#### Available data:
════════════════════

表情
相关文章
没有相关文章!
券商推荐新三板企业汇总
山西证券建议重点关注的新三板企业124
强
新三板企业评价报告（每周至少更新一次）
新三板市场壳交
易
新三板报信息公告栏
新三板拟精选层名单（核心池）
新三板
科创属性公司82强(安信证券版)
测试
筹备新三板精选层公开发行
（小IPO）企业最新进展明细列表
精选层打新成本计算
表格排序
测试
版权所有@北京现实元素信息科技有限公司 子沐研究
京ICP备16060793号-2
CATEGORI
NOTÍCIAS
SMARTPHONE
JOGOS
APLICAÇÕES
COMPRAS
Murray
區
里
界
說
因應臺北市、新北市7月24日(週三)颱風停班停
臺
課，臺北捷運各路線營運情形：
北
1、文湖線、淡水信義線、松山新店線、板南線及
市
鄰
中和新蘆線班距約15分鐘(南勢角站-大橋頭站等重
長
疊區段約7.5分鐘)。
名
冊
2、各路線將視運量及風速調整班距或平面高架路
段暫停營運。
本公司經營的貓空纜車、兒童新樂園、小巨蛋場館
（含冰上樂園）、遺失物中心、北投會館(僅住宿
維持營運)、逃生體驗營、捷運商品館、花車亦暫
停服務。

════════════════════

#### Task directions:
Give back all of the data above without any alteration.

#### Exercise solution:
表情
相关文章
没有相关文章!
券商推荐新三板企业汇总
山西证券建议重点关注的新三板企业124
强
新三板企业评价报告（每周至少更新一次）
新三板市场壳交
易
新三板报信息公告栏
新三板拟精选层名单（核心池）
新三板
科创属性公司82强(安信证券版)
测试
筹备新三板精选层公开发行
（小IPO）企业最新进展明细列表
精选层打新成本计算
表格排序
测试
版权所有@北京现实元素信息科技有限公司 子沐研究
京ICP备16060793号-2
CATEGORI
NOTÍCIAS
SMARTPHONE
JOGOS
APLICAÇÕES
COMPRAS
Murray
區
里
界
說
因應臺北市、新北市7月24日(週三)颱風停班停
臺
課，臺北捷運各路線營運情形：
北
1、文湖線、淡水信義線、松山新店線、板南線及
市
鄰
中和新蘆線班距約15分鐘(南勢角站-大橋頭站等重
長
疊區段約7.5分鐘)。
名
冊
2、各路線將視運量及風速調整班距或平面高架路
段暫停營運。
本公司經營的貓空纜車、兒童新樂園、小巨蛋場館
（含冰上樂園）、遺失物中心、北投會館(僅住宿
維持營運)、逃生體驗營、捷運商品館、花車亦暫
停服務。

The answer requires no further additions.